Pytorch实战 | P2 彩色图片识别(深度学习实践pytorch)

一、我的环境：

● 语言环境：Python3.8
● 编译器：pycharm
● 深度学习环境：Pytorch

二、主要代码实现

1、main.py

import matplotlib.pyplot as plt
import torch
import numpy as np
from model import *
from torchinfo import summary

# 一、 数据准备

# --- 1、设置GPU ---
import torchvision.datasets

device = torch.device("cuda" if torch.cuda.is_available() else "cpu")

# --- 2、导入数据 ---
train_ds = torchvision.datasets.CIFAR10('data',
                                        train=True,
                                        transform=torchvision.transforms.ToTensor(),  # 将数据类型转化为Tensor
                                        download=True)

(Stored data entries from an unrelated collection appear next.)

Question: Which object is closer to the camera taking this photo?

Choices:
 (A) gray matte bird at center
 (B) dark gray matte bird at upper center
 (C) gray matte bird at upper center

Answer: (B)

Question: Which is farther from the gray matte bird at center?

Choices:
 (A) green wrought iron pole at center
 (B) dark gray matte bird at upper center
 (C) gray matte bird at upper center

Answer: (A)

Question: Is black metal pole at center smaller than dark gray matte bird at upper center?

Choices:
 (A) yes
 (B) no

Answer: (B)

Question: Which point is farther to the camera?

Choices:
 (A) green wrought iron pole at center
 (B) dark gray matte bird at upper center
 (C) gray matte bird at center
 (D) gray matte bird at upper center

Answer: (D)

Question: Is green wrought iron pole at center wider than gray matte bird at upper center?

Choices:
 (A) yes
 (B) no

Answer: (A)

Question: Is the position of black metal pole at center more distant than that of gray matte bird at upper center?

test_ds = torchvision.datasets.CIFAR10('data',
                                       train=False,
                                       transform=torchvision.transforms.ToTensor(),  # 将数据类型转化为Tensor
                                       download=False)

batch_size = 32

train_dl = torch.utils.data.DataLoader(train_ds,
                                       batch_size=batch_size,
                                       shuffle=False)
test_dl = torch.utils.data.DataLoader(test_ds, batch_size=batch_size)

# --- 3、数据可视化 ---
imgs, labels = next(iter(train_dl))
plt.figure(figsize=(32, 5))
for i, imgs in enumerate(imgs):
    npimg = imgs.numpy().transpose((1, 2, 0))
    plt.subplot(2, 16, i + 1)
    plt.imshow(npimg, cmap=plt.cm.binary)
    plt.axis('off')
plt.show()

# 二、构建网络
# model.py  __init__() forward()
# 加载并打印模型
model = Model().to(device)

summary(model)

# 三、模型训练

# --- 1、 设置超参数 ---
loss_fn = nn.CrossEntropyLoss()  # 创建损失函数
learn_rate = 1e-2  # 学习率
opt = torch.optim.SGD(model.parameters(), lr=learn_rate)  # 定义优化器，随机梯度下降算法

# --- 2、编写训练函数 ---
# model.py train(dataloader, model, loss_fn, optimizer, device)

# --- 3、编写测试函数 ---
# model.py test(dataloader, model, loss_fn, optimizer, device)

# --- 4、正式训练 ---
epochs = 10
train_loss = []
train_acc = []
test_loss = []
test_acc = []

for epoch in range(epochs):
    model.train()
    epoch_train_acc, epoch_train_loss = model.train1(train_dl, model, loss_fn, opt, device)

    model.eval()
    epoch_test_acc, epoch_test_loss = model.test1(test_dl, model, loss_fn, opt, device)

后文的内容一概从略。